1. 3 Complex Number questions

1. Find (2+2i)^8 in Cartesian form
2. Square roots of -i
3. Show the following graphically |z+1|=|z-1| (abs value)

I am lost on 1 but my answer for 2 is i, sqrt[2](1-i)/2
as for 3, is it just a unit circle?

Thanks!

2. 1) $\displaystyle (2+2i)^8 = ((2+2i)^2)^4 = (i8)^4=4096$.

2) Suppose $\displaystyle (a+ib)^2 = a^2-b^2 + 2iab = -i$. Equating real and imaginary parts gives |a|=|b| and ab=-1/2. The (two!) solutions are then $\displaystyle {\sqrt{2}\over2}(1-i)$ and $\displaystyle {\sqrt{2}\over2}(i-1)$.

3) This is the set of points z whose distance from 1 is the same as their distance from -1. The locus of points equidistant from two points is a straight line perpendicular to the line joining the two points and passing through its midpoint. In this case, it is the line on the imaginary axis.
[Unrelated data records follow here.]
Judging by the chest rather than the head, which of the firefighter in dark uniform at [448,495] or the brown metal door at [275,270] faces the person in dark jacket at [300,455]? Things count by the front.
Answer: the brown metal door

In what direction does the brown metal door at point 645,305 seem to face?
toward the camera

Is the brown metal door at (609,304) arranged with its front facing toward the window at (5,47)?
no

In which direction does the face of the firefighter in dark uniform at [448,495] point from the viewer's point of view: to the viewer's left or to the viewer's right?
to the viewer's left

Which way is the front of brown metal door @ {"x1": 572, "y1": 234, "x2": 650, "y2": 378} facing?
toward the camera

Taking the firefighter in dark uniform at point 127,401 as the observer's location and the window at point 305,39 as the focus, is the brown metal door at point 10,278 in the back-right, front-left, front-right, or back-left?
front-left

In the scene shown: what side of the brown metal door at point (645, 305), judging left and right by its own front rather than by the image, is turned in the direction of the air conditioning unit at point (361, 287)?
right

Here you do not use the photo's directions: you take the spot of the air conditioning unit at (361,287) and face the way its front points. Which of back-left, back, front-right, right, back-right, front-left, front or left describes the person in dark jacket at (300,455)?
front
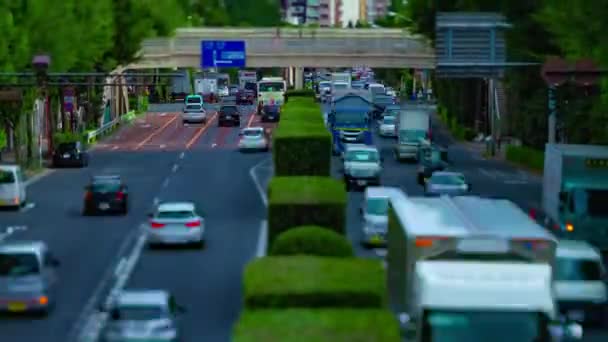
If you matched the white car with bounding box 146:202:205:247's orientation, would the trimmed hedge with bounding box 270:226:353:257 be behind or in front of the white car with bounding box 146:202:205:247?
behind

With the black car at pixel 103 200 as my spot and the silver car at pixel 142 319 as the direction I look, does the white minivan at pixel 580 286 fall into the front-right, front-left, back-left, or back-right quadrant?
front-left

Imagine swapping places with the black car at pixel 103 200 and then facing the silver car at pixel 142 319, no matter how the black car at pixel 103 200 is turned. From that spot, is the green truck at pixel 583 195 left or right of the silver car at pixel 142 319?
left

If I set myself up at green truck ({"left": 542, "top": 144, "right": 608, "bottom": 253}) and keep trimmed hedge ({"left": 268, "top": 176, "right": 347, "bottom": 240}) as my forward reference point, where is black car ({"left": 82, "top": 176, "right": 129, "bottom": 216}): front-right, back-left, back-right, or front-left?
front-right

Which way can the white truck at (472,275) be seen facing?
toward the camera

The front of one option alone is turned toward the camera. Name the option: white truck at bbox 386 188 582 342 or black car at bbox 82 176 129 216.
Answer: the white truck

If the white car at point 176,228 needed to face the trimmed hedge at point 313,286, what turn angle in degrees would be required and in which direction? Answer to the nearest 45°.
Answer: approximately 180°

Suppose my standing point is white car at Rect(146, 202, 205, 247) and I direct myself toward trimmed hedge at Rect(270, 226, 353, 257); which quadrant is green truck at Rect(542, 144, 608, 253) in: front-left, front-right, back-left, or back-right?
front-left

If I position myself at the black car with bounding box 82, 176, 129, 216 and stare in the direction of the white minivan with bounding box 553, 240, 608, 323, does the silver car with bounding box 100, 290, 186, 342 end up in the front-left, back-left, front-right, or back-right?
front-right

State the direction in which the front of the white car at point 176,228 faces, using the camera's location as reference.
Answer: facing away from the viewer

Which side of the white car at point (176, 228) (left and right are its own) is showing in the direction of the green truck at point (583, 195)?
right

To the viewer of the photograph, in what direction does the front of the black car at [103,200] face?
facing away from the viewer

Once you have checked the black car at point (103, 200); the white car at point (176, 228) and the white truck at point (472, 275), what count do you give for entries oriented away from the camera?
2

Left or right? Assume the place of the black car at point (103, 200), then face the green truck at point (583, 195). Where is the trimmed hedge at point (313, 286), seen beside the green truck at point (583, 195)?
right

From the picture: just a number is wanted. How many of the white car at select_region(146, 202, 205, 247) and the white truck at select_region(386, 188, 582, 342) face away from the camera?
1
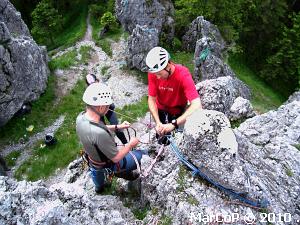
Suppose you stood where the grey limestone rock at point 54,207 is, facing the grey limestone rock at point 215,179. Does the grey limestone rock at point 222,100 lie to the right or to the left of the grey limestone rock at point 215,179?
left

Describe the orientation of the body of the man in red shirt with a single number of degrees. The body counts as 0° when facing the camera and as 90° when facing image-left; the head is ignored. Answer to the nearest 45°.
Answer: approximately 45°

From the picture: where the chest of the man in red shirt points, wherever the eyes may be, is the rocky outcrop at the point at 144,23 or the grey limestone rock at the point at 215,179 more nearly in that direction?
the grey limestone rock

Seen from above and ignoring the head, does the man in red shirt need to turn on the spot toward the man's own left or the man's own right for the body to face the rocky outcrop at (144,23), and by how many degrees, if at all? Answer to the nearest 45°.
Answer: approximately 135° to the man's own right

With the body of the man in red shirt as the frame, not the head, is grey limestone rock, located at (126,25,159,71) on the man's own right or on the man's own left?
on the man's own right

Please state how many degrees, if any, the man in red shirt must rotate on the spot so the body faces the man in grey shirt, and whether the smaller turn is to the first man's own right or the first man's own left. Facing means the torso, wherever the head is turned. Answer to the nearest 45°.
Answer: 0° — they already face them

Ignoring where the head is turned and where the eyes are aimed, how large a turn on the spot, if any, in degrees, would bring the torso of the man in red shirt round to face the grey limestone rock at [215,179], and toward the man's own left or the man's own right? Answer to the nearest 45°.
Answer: approximately 45° to the man's own left

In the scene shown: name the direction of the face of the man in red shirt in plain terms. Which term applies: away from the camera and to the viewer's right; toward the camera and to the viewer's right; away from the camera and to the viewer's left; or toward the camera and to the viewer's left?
toward the camera and to the viewer's left

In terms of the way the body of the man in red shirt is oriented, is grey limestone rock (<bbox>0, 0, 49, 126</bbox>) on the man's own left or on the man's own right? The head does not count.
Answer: on the man's own right
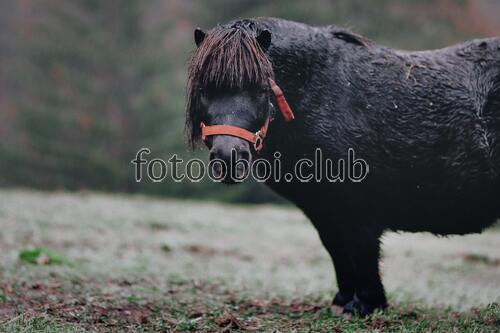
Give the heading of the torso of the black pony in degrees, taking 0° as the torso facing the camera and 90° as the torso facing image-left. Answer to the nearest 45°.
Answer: approximately 90°
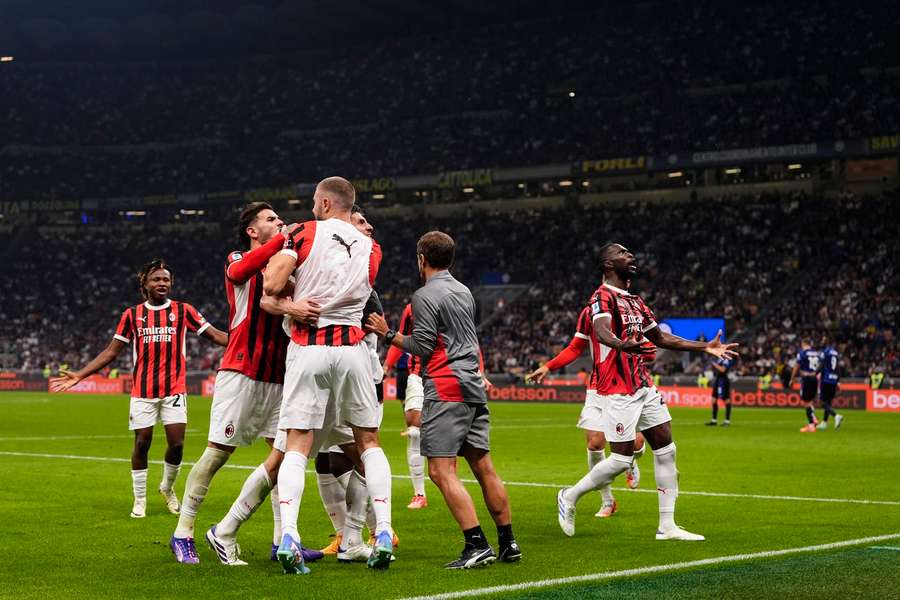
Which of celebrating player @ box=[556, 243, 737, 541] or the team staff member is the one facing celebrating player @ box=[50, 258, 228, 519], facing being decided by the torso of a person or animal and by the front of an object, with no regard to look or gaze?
the team staff member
3. for 1), the problem says to find it in the form x+iy with x and y real.. 4096 is the answer straight up?

4. Yes, with x=4096 and y=0 :]

5. ahh obviously!! thanks!

i hate these complex roots and stuff... too confusing

6. wait the way i tried to do b didnt work.. where did i go wrong?

-i in polar coordinates is: e^(i3pi/2)

so -1= cos(3pi/2) + isin (3pi/2)
and the the other root is = cos(5pi/2) + isin (5pi/2)

so then you divide each angle by 2 right? and then solve?

7. hmm.. one more problem i can't figure out

Let z= e^(2+ipi/4)

what is the conjugate of z? (I htink its called a conjugate.. where there is a dash on top of the z?)

8. It is indeed called conjugate. Observe that $\displaystyle \bar{z} := x-iy$ and $\displaystyle e^{i\theta} = \cos \theta + i \sin \theta$ so the conjugate of $\displaystyle e^{i\theta}$ is $\displaystyle \cos\theta - i \sin\theta=\cos\theta+i\sin(-\theta) = e^{-i\theta}$. So the conjugate of your z is $\displaystyle e^{2-ipi/4}$.